Video games have always been the target of “concerned” adults who believed that games caused damage to children. From obesity to violent behaviour, video games have been blamed for a lot. And of course, every time some campaign against video games gets enough people, they go to court. With flimsy arguments and scientific reports with no actual science behind them, video games have always come out on top in the end. Today was no different.
The Supreme Court of the United States struck down a California law that would prohibit the selling of violent video games to anyone under the age of 18 with a 7-2 majority.
The decision of the court, written by Justice Antonin Scalia, said the proposed law infringed on video games’ First Amendment rights.
“Like the protected books, plays, and movies that preceded them, video games communicate ideas – and even social messages – through many familiar literary devices (such as characters, dialogue, plot, and music) and through features distinctive to the medium (such as the player’s interaction with the virtual world). That suffices to confer First Amendment protection.”
The court also said that the act was underinclusive. If violence in video games is damaging to minors, then why isn’t the act going after other forms of media as well?
“Banning violent games would have necessitated bans elsewhere. California’s argument would fare better if there were a longstanding tradition in this country of specially restricting children’s access to depictions of violence, but there is none. Certainly the books we give children to read – or read to them when they are younger – contain no shortage of gore.”

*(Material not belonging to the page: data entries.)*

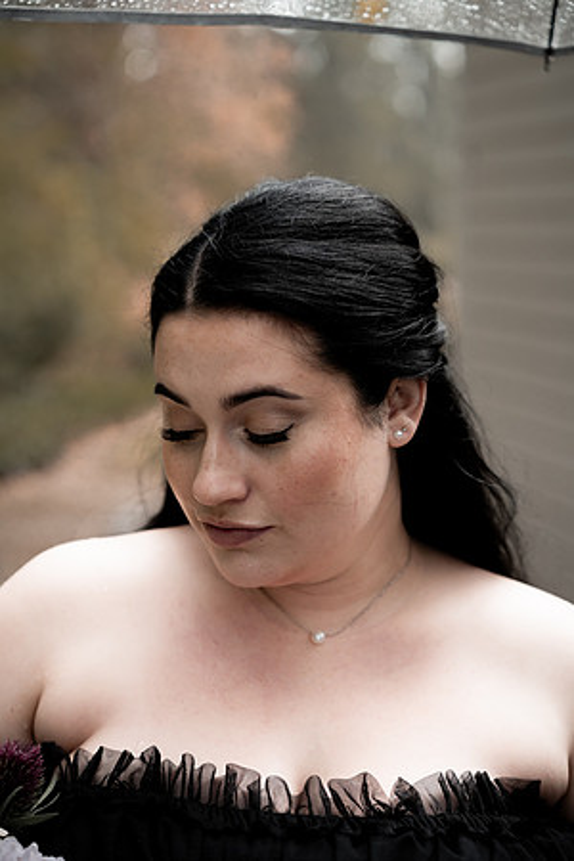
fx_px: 1459
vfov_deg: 32.9
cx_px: 287
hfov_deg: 22.3
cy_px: 430
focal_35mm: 61
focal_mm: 61
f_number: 2.8
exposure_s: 1/320
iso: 640
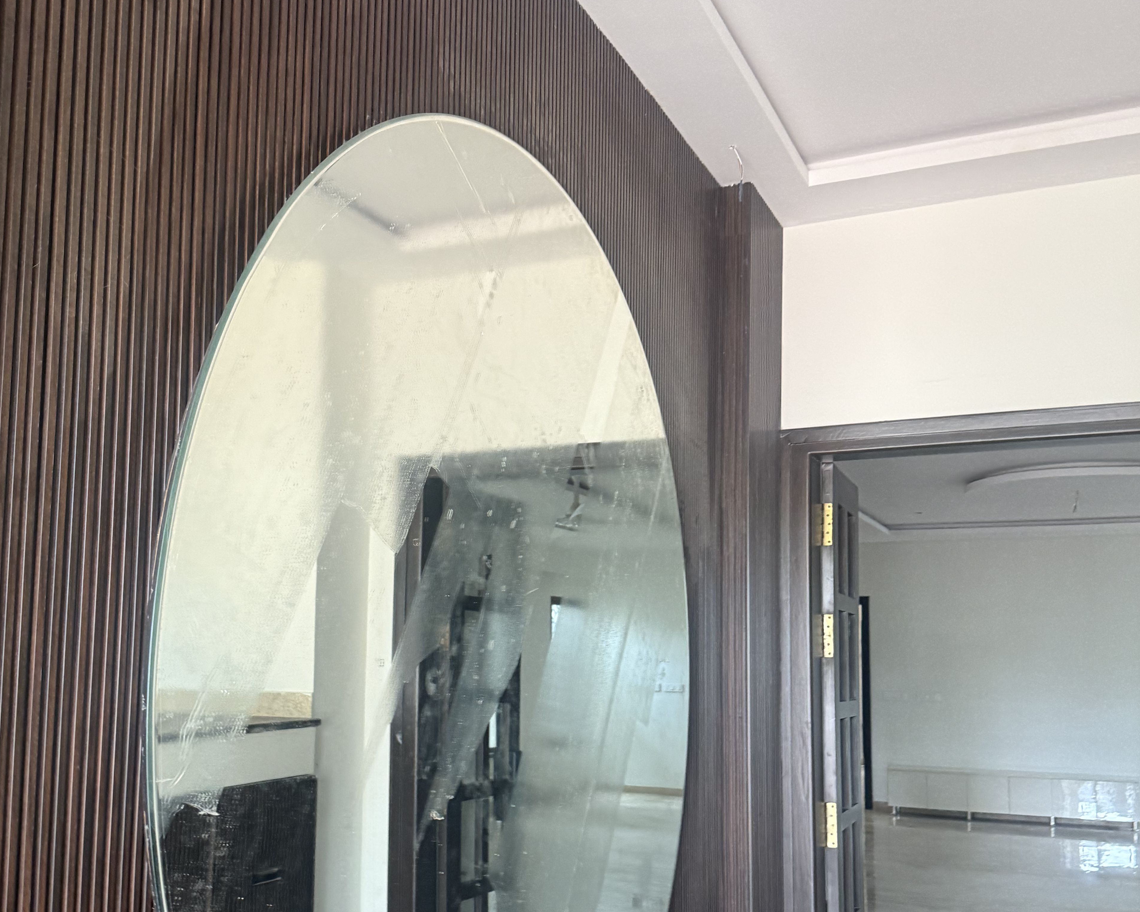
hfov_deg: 51.4
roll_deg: -2.8
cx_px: 511
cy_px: 567
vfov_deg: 41.9
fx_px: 1181
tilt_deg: +2.5
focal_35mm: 35
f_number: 1.78
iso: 320
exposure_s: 1/60
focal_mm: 6.76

Of course, there were also dissenters. The two justices who voted for the bill, Justices Clarence Thomas and Stephen Breyer, wrote their own opinions.
Thomas argued that the law did not infringe on games’ First Amendment rights because the First Amendment does not include the right to speak to minors or the right for minors to hear that speech without their parent or legal guardian present. He believes that “[t]he founding generation would not have considered it an abridgment of ‘the freedom of speech’ to support parental authority by restricting speech that bypasses minors’ parents.” He goes on for another 17 pages about the attitudes of parents towards their children and whacking off to the founding generation.
Breyer went a different route. For the first third of his dissent, he essentially compared violent video games to child pornography. He said, “No one here argues that depictions of violence, even extreme violence, automatically fall outside the First Amendment’s protective scope as, for example, do obscenity and depictions of child pornography.”
He also cited a few of those bogus studies I mentioned above, claiming that violent video games cause harm to children.
“When the military uses video games to help soldiers train for missions, it is using this medium for a beneficial purpose. But California argues that when the teaching features of video games are put to less desirable ends, harm can ensue. In particular, extremely violent games can harm children by rewarding them for being violently aggressive in play, and thereby often teaching them to be violently aggressive in life. And video games can cause more harm in this respect than can typically passive media, such as books or films or television programs.”
Breyer says that “Cutting-edge neuroscience has shown that ‘virtual violence in video game playing results in those neural patterns that are considered characteristic for aggressive cognition and behavior,'” and that studies of the bogus studies “have concluded that exposure to violent video games ‘was positively associated with aggressive behavior, aggressive cognition, and aggressive affect,” and that “playing violent video games is a causal risk factor for long-term harmful outcomes.”
But these were not the only arguments for the act. Even two of the justices in the majority, Justice Samuel Alito and Chief Justice John Roberts, thought that the act could have passed if it had been worded better. Alito believes that video games are a new kind of medium that may not deserve the same rights as older mediums.
“We should make every effort to understand the new technology. We should take into account the possibility that developing new technology may have important societal implications that will become apparent only with time. We should not jump to the conclusion that new technology is fundamentally the same as some older thing with which we are familiar.” Alito went on to say, “There are reasons to suspect that the experience of playing violent video games just might be very different from reading a book, listening to the radio, or watching a movie or a television show.”
Alito added to this point with a very illustrative argument comparing reading a book and playing a game.
“To take an example, think of a person who reads the passage in Crime and Punishment in which Raskolnikov kills the old pawn broker with an axe. Compare that reader with a video-game player who creates an avatar that bears his own image; who sees a realistic image of the victim and the scene of the killing in high definition and in three dimensions; who is forced to decide whether or not to kill the victim and decides to do so; who then pretends to grasp an axe, to raise it above the head of the victim, and then to bring it down; who hears the thud of the axe hitting her head and her cry of pain; who sees her split skull and feels the sensation of blood on his face and hands. For most people, the two experiences will not be the same.”
Just as an aside: If video games could have blood splatter feedback, that would be kinda awesome. I know that makes me sound a little sick, but just saying.
Alito also propped the door open for anyone else who thinks they can take video games on.
“I would hold only that the particular law at issue here fails to provide the clear notice that the Constitution requires. I would not squelch legislative efforts to deal with what is perceived by some to be a significant and developing social problem. If differently framed statutes are enacted by the State or by the Federal Government, we can consider the constitutionality of the laws when cases challenging them are presented to us.”
A victory for us and challenge to the “concerned.” In a few years, maybe sooner, another person will through the gauntlet at the feet of games. Will we continue to succeed? Only time will tell. But for now, kick up your feet and keep gaming. For today, we are victorious.